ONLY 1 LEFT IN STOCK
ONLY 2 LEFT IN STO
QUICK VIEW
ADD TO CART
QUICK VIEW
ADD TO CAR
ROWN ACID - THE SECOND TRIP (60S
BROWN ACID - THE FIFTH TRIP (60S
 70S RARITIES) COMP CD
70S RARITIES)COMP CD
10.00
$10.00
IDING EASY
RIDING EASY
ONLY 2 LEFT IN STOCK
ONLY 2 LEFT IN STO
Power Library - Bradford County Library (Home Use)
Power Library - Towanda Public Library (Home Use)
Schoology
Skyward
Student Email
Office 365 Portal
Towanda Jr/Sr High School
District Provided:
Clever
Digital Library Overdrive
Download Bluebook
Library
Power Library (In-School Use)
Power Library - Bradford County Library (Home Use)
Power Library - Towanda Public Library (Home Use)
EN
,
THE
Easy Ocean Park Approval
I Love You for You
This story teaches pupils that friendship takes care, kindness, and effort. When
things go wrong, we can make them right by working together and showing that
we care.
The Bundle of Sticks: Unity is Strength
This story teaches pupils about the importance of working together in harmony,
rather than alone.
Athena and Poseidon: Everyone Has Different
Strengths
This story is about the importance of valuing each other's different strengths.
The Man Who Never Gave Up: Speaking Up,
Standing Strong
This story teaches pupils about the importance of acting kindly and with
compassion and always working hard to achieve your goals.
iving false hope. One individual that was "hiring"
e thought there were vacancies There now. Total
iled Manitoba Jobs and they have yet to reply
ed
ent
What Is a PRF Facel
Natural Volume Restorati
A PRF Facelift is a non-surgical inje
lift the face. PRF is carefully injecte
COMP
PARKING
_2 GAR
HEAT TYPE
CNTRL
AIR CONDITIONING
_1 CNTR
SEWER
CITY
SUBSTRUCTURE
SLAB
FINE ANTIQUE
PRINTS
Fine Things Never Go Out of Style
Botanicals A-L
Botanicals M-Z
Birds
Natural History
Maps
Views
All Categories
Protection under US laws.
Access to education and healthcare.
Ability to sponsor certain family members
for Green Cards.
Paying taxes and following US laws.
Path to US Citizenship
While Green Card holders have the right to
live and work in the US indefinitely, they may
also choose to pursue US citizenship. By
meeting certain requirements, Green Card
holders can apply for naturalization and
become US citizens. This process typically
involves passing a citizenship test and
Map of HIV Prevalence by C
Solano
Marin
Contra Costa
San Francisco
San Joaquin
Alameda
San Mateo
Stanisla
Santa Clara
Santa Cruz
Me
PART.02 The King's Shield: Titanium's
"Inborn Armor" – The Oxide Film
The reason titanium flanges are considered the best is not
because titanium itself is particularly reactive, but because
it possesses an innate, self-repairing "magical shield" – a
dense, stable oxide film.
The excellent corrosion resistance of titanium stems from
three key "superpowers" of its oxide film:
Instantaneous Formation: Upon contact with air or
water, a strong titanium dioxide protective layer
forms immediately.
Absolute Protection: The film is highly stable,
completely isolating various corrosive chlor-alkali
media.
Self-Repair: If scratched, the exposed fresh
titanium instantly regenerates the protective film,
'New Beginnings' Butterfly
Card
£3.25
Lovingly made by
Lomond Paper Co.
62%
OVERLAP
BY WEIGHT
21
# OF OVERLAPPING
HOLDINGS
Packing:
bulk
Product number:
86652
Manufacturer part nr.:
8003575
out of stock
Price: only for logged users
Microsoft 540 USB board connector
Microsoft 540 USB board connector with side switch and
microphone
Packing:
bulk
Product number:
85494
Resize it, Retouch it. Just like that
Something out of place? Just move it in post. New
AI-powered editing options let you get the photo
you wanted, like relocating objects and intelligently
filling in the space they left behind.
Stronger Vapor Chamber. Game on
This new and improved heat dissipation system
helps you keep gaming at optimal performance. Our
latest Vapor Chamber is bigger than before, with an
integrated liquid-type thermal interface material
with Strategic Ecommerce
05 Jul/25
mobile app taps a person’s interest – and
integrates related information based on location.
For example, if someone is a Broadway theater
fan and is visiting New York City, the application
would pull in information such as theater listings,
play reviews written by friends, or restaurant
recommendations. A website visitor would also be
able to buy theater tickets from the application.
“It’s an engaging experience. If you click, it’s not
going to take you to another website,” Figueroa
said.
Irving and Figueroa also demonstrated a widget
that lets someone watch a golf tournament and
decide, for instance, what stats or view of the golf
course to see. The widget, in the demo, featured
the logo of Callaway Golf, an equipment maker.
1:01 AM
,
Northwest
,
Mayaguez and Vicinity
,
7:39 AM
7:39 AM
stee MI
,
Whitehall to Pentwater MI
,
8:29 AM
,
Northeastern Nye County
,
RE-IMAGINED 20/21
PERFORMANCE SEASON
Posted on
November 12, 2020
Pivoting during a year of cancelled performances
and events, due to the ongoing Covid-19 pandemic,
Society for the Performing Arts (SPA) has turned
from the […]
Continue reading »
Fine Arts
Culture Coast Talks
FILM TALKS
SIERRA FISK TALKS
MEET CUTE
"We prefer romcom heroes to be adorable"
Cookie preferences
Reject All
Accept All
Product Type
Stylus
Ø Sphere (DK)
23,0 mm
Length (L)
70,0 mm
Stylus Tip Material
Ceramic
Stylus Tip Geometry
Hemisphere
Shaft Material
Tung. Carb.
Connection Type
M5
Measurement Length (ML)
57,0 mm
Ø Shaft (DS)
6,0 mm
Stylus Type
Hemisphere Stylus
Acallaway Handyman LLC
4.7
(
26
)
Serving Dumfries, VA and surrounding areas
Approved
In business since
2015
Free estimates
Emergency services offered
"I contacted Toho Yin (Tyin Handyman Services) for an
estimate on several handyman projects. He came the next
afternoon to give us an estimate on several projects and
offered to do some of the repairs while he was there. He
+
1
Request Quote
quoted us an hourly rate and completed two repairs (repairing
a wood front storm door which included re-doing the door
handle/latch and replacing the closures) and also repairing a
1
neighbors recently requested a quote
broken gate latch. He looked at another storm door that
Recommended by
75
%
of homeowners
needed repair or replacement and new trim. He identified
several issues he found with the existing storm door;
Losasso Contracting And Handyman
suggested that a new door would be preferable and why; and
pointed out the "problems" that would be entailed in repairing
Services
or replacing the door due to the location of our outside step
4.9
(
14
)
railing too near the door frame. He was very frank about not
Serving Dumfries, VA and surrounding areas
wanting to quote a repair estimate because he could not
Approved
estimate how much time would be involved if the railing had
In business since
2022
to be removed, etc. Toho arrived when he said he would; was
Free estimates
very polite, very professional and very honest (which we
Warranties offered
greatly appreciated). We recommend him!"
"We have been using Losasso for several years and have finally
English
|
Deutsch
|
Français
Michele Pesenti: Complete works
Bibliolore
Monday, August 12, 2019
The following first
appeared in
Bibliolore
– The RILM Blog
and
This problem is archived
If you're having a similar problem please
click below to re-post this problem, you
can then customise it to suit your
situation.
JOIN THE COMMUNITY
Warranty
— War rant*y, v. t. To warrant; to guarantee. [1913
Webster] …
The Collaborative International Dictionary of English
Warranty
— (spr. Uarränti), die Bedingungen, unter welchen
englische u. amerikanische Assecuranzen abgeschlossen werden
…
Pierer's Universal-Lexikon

ACTIVITY
Print the lines above from the one with "Access to education and healthcare." through the one with "meeting certain requirements, Green Card", both included, exactly as written and nothing more.

SOLUTION TO THE EXERCISE
Access to education and healthcare.
Ability to sponsor certain family members
for Green Cards.
Paying taxes and following US laws.
Path to US Citizenship
While Green Card holders have the right to
live and work in the US indefinitely, they may
also choose to pursue US citizenship. By
meeting certain requirements, Green Card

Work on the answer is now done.